UCI claims victory as Valjavec ban upheld
Slovenian cyclist Tadej Valjavec was given a two-year ban for doping on Friday, in another legal victory for cycling's biological passport project.
The Court of Arbitration for Sport upheld an appeal by the International Cycling Union, which wanted Valjavec sanctioned even though he never tested positive for a banned drug.
CAS said its panel found that Valjavec's "anti-doping tests performed in April and August 2009 revealed abnormalities in the context of the athlete's biological passport to a degree which was entirely consistent with blood manipulation."
The 34-year-old rider was suspended through Jan. 19, 2013, fined $76,000 and stripped of all results and prizes from April 19-Sept. 30, 2009, the court said.
It was a third straight victory for the UCI at sport's highest court in cases involving its flagship anti-doping program.
"We are extremely satisfied because this CAS verdict has once again given support to the reliability of the biological passport," UCI spokesman Enrico Carpani told The Associated Press by telephone. "However, you are never happy with a case of doping because it is always one too many."
The governing body challenged the Slovenian cycling federation's decision last July to clear its star rider, who placed 10th in the 2008 Tour de France.
Valjavec had denied doping and blamed an unspecified illness for the irregularities in his blood samples.
However, CAS "confirmed the reliability of the indirect method of detection based on the blood profile of athletes and already established in previous CAS decisions concerning the Italian cyclists Pietro Caucchioli and Franco Pellizotti."
The UCI asked Slovenian officials to investigate Valjavec last May, days before the 2010 Giro d'Italia started.
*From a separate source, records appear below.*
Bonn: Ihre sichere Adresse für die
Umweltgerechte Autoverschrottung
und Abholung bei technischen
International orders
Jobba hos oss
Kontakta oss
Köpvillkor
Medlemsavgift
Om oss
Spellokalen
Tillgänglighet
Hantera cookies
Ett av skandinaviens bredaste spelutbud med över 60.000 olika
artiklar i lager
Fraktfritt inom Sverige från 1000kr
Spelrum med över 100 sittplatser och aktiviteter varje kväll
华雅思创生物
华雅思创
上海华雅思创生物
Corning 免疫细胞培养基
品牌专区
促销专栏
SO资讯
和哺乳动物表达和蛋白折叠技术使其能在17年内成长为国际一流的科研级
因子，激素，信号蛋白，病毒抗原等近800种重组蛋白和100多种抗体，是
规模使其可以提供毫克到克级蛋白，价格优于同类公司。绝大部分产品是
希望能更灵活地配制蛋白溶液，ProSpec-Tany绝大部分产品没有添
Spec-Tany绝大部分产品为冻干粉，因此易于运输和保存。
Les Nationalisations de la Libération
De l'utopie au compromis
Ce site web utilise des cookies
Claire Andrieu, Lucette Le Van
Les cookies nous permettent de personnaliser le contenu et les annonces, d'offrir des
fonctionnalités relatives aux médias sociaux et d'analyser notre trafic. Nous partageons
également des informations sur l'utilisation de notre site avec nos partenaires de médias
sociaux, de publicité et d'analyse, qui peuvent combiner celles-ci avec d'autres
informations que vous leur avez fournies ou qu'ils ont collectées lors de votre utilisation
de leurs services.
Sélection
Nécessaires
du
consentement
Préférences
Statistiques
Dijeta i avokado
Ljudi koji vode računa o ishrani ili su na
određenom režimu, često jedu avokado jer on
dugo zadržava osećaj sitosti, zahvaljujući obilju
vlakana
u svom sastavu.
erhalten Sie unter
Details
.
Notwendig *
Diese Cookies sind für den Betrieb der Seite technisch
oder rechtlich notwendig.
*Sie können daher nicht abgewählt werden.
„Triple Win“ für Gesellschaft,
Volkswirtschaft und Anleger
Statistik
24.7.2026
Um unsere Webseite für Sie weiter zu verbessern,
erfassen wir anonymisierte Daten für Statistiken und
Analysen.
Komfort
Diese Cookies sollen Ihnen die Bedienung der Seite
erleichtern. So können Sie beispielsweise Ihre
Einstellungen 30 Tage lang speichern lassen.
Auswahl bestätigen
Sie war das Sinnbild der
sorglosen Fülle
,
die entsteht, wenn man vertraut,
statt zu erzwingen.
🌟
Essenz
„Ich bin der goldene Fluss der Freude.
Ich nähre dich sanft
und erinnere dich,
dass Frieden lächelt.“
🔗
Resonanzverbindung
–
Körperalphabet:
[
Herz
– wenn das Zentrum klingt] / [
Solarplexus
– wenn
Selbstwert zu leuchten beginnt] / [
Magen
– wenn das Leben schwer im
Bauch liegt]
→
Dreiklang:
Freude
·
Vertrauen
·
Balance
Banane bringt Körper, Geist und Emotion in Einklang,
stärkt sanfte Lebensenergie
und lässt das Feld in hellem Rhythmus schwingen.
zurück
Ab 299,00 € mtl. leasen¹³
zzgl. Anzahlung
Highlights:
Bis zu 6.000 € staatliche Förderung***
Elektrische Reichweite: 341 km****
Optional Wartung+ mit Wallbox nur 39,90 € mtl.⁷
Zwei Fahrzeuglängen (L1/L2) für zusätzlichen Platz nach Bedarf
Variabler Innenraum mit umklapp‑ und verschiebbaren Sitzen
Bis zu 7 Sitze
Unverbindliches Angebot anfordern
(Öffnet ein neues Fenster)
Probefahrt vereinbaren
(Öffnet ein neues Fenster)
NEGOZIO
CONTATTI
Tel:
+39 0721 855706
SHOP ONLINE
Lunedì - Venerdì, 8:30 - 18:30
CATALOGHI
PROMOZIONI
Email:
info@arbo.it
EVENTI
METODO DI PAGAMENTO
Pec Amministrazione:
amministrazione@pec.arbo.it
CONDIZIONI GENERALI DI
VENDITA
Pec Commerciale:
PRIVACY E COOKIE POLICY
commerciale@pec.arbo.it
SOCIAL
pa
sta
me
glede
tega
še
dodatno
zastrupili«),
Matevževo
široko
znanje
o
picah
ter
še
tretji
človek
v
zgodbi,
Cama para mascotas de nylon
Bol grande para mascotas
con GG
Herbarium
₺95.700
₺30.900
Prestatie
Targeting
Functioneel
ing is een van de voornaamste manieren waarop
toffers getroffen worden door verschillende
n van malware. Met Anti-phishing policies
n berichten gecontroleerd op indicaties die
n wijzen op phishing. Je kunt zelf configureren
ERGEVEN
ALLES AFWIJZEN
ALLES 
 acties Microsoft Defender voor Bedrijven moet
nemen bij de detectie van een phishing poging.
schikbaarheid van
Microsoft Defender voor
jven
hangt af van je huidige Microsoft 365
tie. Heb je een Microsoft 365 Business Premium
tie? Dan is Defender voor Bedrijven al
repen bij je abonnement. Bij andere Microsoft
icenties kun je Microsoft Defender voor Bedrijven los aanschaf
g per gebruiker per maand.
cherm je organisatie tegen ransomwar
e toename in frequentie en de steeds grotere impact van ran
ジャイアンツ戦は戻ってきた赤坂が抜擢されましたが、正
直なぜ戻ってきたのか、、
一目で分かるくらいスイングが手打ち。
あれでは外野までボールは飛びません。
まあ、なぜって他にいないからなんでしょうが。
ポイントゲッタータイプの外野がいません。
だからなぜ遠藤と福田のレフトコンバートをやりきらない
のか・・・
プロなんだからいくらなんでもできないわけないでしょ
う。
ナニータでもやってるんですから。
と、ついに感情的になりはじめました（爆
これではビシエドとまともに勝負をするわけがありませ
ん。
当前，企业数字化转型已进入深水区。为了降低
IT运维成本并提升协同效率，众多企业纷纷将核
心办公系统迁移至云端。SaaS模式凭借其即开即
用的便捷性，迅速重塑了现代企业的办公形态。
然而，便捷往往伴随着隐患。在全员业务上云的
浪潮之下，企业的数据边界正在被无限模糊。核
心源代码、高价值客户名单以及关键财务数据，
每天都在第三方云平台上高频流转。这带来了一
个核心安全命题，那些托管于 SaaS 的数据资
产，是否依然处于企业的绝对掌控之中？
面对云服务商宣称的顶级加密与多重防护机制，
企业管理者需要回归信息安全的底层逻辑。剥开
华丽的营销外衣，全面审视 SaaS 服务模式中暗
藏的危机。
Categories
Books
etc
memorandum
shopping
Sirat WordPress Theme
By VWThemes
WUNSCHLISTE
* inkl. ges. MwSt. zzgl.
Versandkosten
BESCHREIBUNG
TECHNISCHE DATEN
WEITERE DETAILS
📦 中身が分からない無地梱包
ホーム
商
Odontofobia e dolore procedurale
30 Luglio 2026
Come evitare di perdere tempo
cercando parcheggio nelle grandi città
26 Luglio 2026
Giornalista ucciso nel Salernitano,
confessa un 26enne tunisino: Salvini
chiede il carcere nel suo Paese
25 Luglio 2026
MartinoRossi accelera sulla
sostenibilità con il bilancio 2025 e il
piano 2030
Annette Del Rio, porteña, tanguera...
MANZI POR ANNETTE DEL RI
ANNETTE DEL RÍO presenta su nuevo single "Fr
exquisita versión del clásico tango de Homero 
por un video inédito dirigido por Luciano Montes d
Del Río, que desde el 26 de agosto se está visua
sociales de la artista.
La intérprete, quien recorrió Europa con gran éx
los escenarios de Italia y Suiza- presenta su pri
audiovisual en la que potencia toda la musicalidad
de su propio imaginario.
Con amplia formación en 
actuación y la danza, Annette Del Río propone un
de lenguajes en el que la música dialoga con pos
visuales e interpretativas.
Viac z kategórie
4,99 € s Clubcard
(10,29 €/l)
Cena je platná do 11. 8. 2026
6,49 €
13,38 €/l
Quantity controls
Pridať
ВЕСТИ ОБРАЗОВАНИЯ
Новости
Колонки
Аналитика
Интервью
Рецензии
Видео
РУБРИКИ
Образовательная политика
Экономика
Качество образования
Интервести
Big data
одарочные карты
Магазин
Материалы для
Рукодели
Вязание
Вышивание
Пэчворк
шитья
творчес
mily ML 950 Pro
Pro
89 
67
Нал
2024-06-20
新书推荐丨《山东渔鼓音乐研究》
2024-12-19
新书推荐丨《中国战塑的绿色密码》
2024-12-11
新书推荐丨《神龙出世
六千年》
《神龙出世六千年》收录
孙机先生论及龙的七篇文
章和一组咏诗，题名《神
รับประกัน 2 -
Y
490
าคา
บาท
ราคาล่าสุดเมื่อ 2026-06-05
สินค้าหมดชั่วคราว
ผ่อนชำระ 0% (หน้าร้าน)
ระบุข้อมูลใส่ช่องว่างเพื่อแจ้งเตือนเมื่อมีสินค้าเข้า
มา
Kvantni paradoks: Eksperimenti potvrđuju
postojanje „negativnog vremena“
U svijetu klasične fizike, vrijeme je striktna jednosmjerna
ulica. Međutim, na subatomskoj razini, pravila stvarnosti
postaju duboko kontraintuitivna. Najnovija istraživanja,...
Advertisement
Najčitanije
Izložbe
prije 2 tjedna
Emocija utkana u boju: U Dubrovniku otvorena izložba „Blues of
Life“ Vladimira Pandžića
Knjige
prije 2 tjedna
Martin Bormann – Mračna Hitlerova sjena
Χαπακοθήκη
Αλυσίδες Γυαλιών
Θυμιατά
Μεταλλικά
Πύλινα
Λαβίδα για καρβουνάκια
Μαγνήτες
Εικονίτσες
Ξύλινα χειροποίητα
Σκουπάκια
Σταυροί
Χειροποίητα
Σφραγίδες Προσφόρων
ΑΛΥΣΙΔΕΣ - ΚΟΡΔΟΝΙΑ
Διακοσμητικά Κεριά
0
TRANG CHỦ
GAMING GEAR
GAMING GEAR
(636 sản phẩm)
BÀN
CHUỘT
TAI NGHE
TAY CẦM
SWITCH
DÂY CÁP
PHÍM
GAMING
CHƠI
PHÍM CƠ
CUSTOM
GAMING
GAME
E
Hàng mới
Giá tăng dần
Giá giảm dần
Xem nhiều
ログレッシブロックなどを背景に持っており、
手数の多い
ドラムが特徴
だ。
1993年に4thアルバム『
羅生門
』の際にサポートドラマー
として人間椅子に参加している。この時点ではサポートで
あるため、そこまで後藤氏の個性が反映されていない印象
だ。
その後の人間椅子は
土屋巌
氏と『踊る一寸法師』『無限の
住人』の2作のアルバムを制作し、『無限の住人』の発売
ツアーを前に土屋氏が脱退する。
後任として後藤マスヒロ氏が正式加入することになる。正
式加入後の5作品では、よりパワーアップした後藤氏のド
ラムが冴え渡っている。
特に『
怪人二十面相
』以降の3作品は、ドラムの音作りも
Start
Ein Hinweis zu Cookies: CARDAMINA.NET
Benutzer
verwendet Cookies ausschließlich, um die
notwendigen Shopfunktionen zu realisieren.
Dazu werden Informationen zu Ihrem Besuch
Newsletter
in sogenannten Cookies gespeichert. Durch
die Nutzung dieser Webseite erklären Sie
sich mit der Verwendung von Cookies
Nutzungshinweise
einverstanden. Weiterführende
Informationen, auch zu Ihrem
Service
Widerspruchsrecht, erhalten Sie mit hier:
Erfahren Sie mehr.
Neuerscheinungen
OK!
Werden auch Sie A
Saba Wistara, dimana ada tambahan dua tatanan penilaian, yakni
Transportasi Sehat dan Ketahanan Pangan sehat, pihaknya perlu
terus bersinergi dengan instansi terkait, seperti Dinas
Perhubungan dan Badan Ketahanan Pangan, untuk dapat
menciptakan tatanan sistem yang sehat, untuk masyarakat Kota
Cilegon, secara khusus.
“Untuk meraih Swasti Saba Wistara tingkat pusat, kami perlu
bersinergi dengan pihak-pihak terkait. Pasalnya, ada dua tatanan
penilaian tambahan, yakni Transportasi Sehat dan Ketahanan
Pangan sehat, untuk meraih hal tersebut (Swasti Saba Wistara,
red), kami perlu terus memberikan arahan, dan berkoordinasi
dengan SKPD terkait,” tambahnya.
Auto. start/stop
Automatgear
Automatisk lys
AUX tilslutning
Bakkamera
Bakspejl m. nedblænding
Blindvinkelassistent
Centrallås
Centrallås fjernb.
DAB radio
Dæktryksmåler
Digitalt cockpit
Valjavec was pulled from the race and suspended by his Ag2r-La Mondiale team.
He has raced this season for the third-tier Turkish team Manisaspor and had planned to start the weeklong Tour of Turkey on Sunday.
The UCI and World Anti-Doping Agency launched the biological passport in 2008 in an effort to fight doping.
About 850 riders have their regular blood samples monitored at the WADA laboratory in Lausanne. The program is designed to help reveal the effects of doping, and banned methods such as blood transfusions, rather than tracing and testing for banned substances.
Valjavec was named along with Pellizotti in a second round of riders placed under suspicion by the UCI.
In a landmark CAS verdict last month, Pellizotti was banned for two years and stripped of his third-place finish at the 2009 Giro and his King of the Mountains title at the 2009 Tour.
It was the first ruling from a CAS panel of three lawyers, which examined the scientific and legal validity of the biological passport.
After the Pellizotti ruling, WADA director general David Howman described it as a "significant step" in anti-doping efforts.
Pellizotti was cleared by an Italian tribunal that had been advised to impose a two-year ban last October, prompting the UCI's successful challenge.
CAS also dismissed Caucchioli's appeal against his two-year suspension imposed by the Italian Olympic Committee (CONI) on the basis of irregular blood readings.
The court is preparing its verdict in a fourth biological passport case after another Italian, Francesco De Bonis, appealed his two-year ban imposed by CONI last May.